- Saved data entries
============================================================
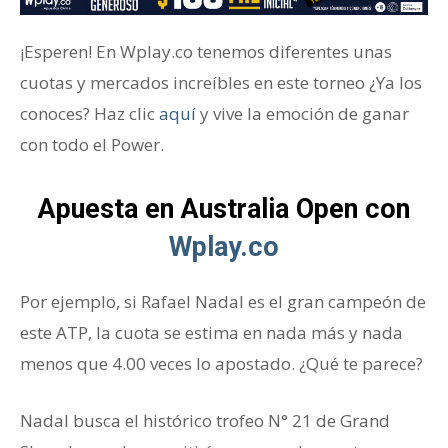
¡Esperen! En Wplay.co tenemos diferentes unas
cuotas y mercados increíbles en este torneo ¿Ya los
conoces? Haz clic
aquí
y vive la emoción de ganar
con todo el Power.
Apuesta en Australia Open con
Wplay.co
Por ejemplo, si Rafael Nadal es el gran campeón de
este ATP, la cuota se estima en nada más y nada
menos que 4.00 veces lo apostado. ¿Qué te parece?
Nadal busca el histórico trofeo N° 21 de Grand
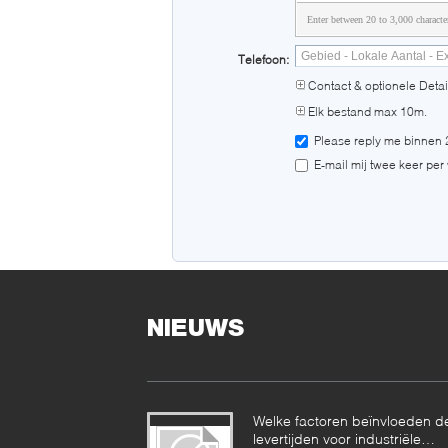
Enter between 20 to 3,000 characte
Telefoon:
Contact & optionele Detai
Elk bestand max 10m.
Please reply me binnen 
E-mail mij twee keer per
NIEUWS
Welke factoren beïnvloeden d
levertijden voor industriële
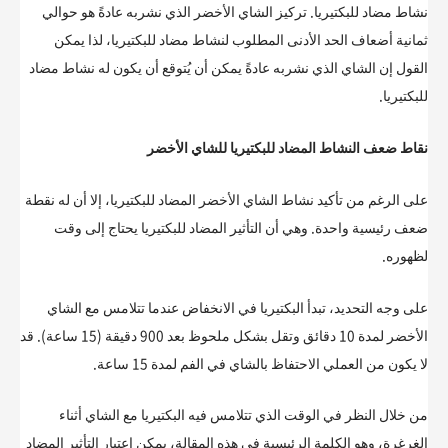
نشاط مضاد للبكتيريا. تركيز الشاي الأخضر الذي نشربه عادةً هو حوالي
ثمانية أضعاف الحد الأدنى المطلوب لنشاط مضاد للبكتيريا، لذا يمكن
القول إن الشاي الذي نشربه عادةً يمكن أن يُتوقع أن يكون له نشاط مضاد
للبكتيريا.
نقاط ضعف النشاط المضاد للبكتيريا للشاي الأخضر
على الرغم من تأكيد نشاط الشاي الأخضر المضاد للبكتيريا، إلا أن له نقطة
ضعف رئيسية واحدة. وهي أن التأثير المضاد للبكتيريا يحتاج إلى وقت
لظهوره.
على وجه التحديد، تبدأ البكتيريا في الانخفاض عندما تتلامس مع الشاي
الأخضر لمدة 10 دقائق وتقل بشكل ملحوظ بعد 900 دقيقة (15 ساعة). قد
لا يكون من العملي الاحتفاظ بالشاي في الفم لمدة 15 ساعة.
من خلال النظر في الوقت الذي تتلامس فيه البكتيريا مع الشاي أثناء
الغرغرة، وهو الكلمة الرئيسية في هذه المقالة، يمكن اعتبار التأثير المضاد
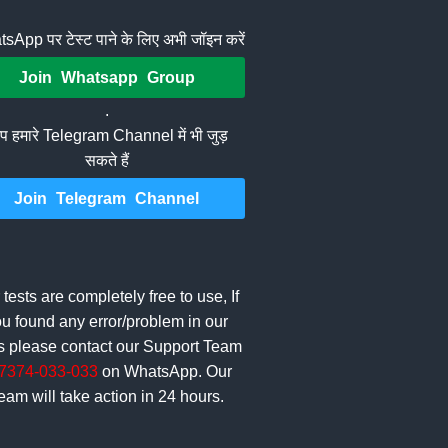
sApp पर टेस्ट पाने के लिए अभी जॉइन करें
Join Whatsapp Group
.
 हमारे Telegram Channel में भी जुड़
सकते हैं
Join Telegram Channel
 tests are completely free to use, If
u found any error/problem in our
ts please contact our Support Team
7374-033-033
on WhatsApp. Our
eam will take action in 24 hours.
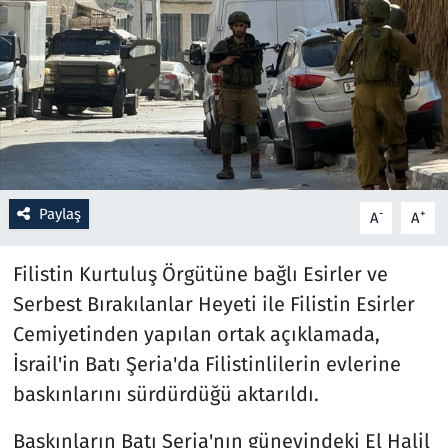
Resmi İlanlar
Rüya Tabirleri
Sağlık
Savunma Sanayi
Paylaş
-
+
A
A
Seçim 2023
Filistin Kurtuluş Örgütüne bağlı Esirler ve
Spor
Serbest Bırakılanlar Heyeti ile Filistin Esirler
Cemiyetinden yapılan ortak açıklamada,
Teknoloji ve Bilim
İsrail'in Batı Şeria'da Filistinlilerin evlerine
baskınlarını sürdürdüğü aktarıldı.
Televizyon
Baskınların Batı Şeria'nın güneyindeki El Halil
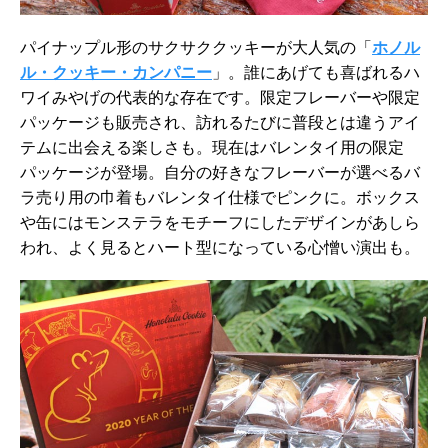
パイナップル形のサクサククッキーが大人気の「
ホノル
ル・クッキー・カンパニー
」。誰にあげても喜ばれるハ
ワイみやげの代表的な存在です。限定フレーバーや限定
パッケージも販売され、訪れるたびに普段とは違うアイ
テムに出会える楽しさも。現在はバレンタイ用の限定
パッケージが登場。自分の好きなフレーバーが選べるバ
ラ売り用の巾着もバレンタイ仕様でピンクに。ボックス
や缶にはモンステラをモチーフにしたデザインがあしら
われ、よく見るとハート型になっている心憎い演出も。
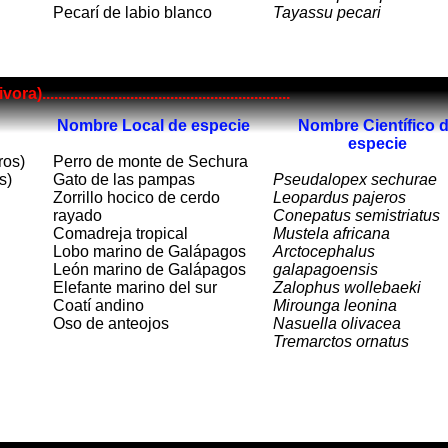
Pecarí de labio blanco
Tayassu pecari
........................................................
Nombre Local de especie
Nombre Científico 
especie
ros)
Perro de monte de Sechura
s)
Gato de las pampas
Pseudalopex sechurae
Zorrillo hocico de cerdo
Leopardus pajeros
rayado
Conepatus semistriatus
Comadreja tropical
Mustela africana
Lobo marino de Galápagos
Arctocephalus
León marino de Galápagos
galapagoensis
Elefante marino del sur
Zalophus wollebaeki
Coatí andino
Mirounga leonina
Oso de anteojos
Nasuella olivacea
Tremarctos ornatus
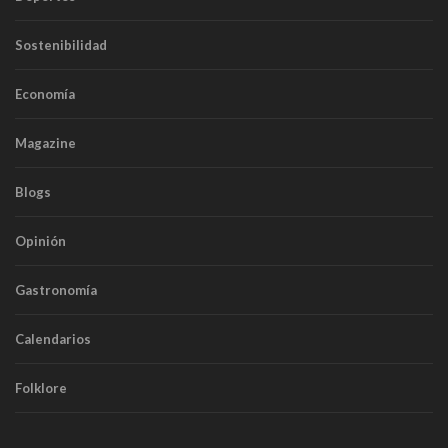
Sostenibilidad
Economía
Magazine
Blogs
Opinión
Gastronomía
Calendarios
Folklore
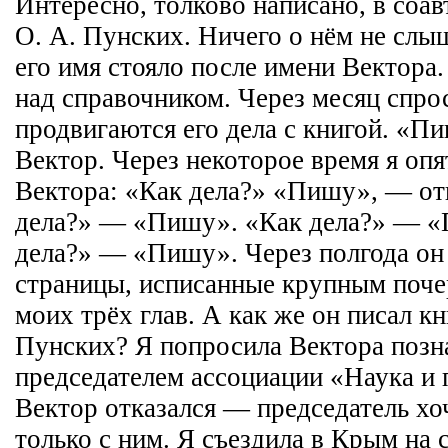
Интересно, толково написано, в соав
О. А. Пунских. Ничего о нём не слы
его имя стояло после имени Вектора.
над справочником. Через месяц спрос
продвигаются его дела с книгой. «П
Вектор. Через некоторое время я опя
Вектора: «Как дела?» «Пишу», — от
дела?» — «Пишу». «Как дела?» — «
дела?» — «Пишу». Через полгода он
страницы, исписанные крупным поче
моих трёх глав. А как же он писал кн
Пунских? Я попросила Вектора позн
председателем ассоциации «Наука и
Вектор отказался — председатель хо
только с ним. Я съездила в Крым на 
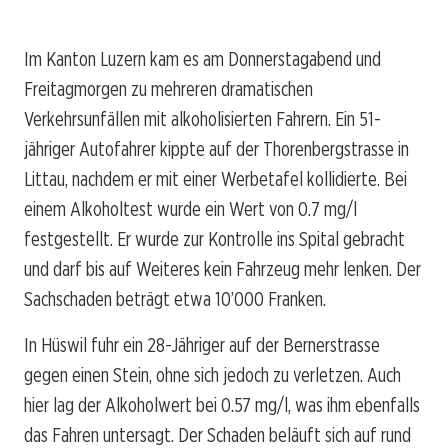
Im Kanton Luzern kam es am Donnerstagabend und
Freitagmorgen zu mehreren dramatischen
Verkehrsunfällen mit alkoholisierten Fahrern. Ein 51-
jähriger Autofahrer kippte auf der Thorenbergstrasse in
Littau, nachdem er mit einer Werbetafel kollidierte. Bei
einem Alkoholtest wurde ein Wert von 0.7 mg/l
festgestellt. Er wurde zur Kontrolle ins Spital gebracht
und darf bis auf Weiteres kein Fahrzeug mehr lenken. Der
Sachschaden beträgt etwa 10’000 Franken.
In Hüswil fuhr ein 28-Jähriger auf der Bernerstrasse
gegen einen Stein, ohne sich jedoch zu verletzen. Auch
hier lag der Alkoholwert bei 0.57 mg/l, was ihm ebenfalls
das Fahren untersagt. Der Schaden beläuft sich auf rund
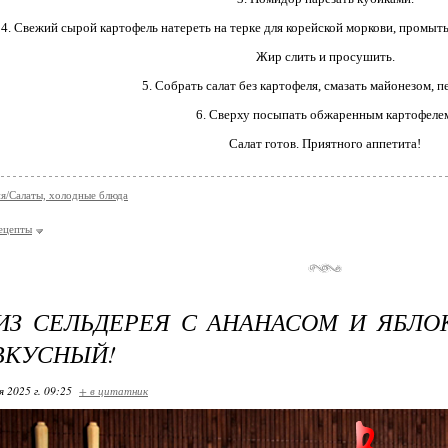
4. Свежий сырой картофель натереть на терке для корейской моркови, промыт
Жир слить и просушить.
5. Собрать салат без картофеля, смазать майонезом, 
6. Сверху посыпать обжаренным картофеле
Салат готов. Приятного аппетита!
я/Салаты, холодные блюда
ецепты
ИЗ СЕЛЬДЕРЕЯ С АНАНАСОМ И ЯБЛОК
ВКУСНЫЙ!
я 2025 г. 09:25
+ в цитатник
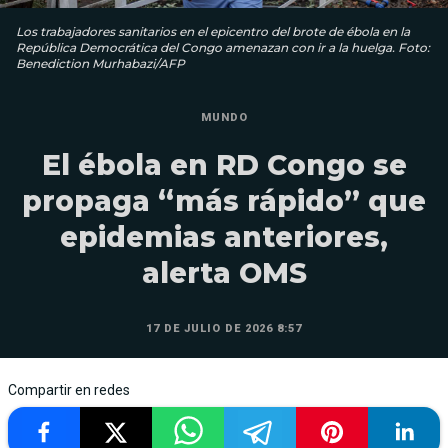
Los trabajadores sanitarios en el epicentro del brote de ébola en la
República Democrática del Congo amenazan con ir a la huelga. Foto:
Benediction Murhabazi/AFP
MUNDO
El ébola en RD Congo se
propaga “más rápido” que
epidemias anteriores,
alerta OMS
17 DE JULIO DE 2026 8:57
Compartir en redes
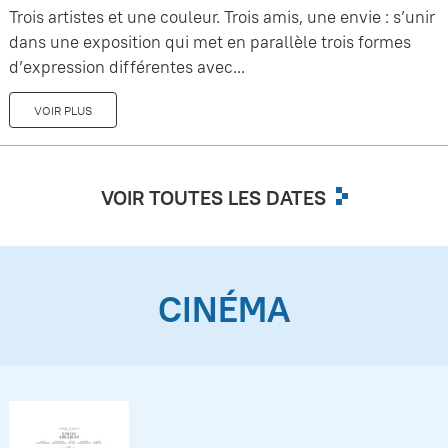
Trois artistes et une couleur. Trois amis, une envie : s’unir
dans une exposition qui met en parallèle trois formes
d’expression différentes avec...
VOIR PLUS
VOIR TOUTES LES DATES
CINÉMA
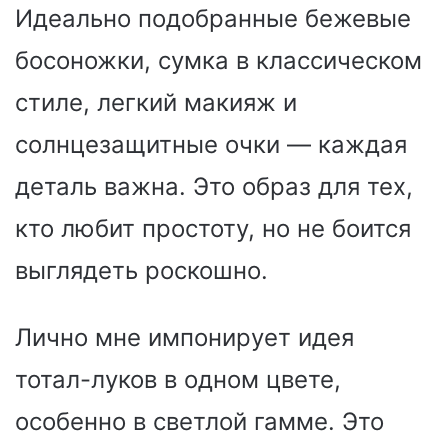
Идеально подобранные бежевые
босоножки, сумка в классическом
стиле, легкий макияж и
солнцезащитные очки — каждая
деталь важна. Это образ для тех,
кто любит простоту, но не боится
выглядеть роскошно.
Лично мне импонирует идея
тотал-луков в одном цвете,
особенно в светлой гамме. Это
============================================================
All of the data needs repeating exactly, but the pictures do not.

¡Esperen! En Wplay.co tenemos diferentes unas
cuotas y mercados increíbles en este torneo ¿Ya los
conoces? Haz clic
aquí
y vive la emoción de ganar
con todo el Power.
Apuesta en Australia Open con
Wplay.co
Por ejemplo, si Rafael Nadal es el gran campeón de
este ATP, la cuota se estima en nada más y nada
menos que 4.00 veces lo apostado. ¿Qué te parece?
Nadal busca el histórico trofeo N° 21 de Grand
Enter between 20 to 3,000 characte
Telefoon:
Contact & optionele Detai
Elk bestand max 10m.
Please reply me binnen 
E-mail mij twee keer per
NIEUWS
Welke factoren beïnvloeden d
levertijden voor industriële
نشاط مضاد للبكتيريا. تركيز الشاي الأخضر الذي نشربه عادةً هو حوالي
ثمانية أضعاف الحد الأدنى المطلوب لنشاط مضاد للبكتيريا، لذا يمكن
القول إن الشاي الذي نشربه عادةً يمكن أن يُتوقع أن يكون له نشاط مضاد
للبكتيريا.
نقاط ضعف النشاط المضاد للبكتيريا للشاي الأخضر
على الرغم من تأكيد نشاط الشاي الأخضر المضاد للبكتيريا، إلا أن له نقطة
ضعف رئيسية واحدة. وهي أن التأثير المضاد للبكتيريا يحتاج إلى وقت
لظهوره.
على وجه التحديد، تبدأ البكتيريا في الانخفاض عندما تتلامس مع الشاي
الأخضر لمدة 10 دقائق وتقل بشكل ملحوظ بعد 900 دقيقة (15 ساعة). قد
لا يكون من العملي الاحتفاظ بالشاي في الفم لمدة 15 ساعة.
من خلال النظر في الوقت الذي تتلامس فيه البكتيريا مع الشاي أثناء
الغرغرة، وهو الكلمة الرئيسية في هذه المقالة، يمكن اعتبار التأثير المضاد
sApp पर टेस्ट पाने के लिए अभी जॉइन करें
Join Whatsapp Group
.
 हमारे Telegram Channel में भी जुड़
सकते हैं
Join Telegram Channel
 tests are completely free to use, If
u found any error/problem in our
ts please contact our Support Team
7374-033-033
on WhatsApp. Our
eam will take action in 24 hours.
Resmi İlanlar
Rüya Tabirleri
Sağlık
Savunma Sanayi
Paylaş
-
+
A
A
Seçim 2023
Filistin Kurtuluş Örgütüne bağlı Esirler ve
Spor
Serbest Bırakılanlar Heyeti ile Filistin Esirler
Cemiyetinden yapılan ortak açıklamada,
Teknoloji ve Bilim
İsrail'in Batı Şeria'da Filistinlilerin evlerine
baskınlarını sürdürdüğü aktarıldı.
Televizyon
Baskınların Batı Şeria'nın güneyindeki El Halil
パイナップル形のサクサククッキーが大人気の「
ホノル
ル・クッキー・カンパニー
」。誰にあげても喜ばれるハ
ワイみやげの代表的な存在です。限定フレーバーや限定
パッケージも販売され、訪れるたびに普段とは違うアイ
テムに出会える楽しさも。現在はバレンタイ用の限定
パッケージが登場。自分の好きなフレーバーが選べるバ
ラ売り用の巾着もバレンタイ仕様でピンクに。ボックス
や缶にはモンステラをモチーフにしたデザインがあしら
われ、よく見るとハート型になっている心憎い演出も。
Pecarí de labio blanco
Tayassu pecari
........................................................
Nombre Local de especie
Nombre Científico 
especie
ros)
Perro de monte de Sechura
s)
Gato de las pampas
Pseudalopex sechurae
Zorrillo hocico de cerdo
Leopardus pajeros
rayado
Conepatus semistriatus
Comadreja tropical
Mustela africana
Lobo marino de Galápagos
Arctocephalus
León marino de Galápagos
galapagoensis
Elefante marino del sur
Zalophus wollebaeki
Coatí andino
Mirounga leonina
Oso de anteojos
Nasuella olivacea
Tremarctos ornatus
Sostenibilidad
Economía
Magazine
Blogs
Opinión
Gastronomía
Calendarios
Folklore
Интересно, толково написано, в соав
О. А. Пунских. Ничего о нём не слы
его имя стояло после имени Вектора.
над справочником. Через месяц спрос
продвигаются его дела с книгой. «П
Вектор. Через некоторое время я опя
Вектора: «Как дела?» «Пишу», — от
дела?» — «Пишу». «Как дела?» — «
дела?» — «Пишу». Через полгода он
страницы, исписанные крупным поче
моих трёх глав. А как же он писал кн
Пунских? Я попросила Вектора позн
председателем ассоциации «Наука и
Вектор отказался — председатель хо
только с ним. Я съездила в Крым на 
Im Kanton Luzern kam es am Donnerstagabend und
Freitagmorgen zu mehreren dramatischen
Verkehrsunfällen mit alkoholisierten Fahrern. Ein 51-
jähriger Autofahrer kippte auf der Thorenbergstrasse in
Littau, nachdem er mit einer Werbetafel kollidierte. Bei
einem Alkoholtest wurde ein Wert von 0.7 mg/l
festgestellt. Er wurde zur Kontrolle ins Spital gebracht
und darf bis auf Weiteres kein Fahrzeug mehr lenken. Der
Sachschaden beträgt etwa 10’000 Franken.
In Hüswil fuhr ein 28-Jähriger auf der Bernerstrasse
gegen einen Stein, ohne sich jedoch zu verletzen. Auch
hier lag der Alkoholwert bei 0.57 mg/l, was ihm ebenfalls
das Fahren untersagt. Der Schaden beläuft sich auf rund
4. Свежий сырой картофель натереть на терке для корейской моркови, промыт
Жир слить и просушить.
5. Собрать салат без картофеля, смазать майонезом, 
6. Сверху посыпать обжаренным картофеле
Салат готов. Приятного аппетита!
я/Салаты, холодные блюда
ецепты
ИЗ СЕЛЬДЕРЕЯ С АНАНАСОМ И ЯБЛОК
ВКУСНЫЙ!
я 2025 г. 09:25
+ в цитатник
Los trabajadores sanitarios en el epicentro del brote de ébola en la
República Democrática del Congo amenazan con ir a la huelga. Foto:
Benediction Murhabazi/AFP
MUNDO
El ébola en RD Congo se
propaga “más rápido” que
epidemias anteriores,
alerta OMS
17 DE JULIO DE 2026 8:57
Compartir en redes
Trois artistes et une couleur. Trois amis, une envie : s’unir
dans une exposition qui met en parallèle trois formes
d’expression différentes avec...
VOIR PLUS
VOIR TOUTES LES DATES
CINÉMA
Идеально подобранные бежевые
босоножки, сумка в классическом
стиле, легкий макияж и
солнцезащитные очки — каждая
деталь важна. Это образ для тех,
кто любит простоту, но не боится
выглядеть роскошно.
Лично мне импонирует идея
тотал-луков в одном цвете,
особенно в светлой гамме. Это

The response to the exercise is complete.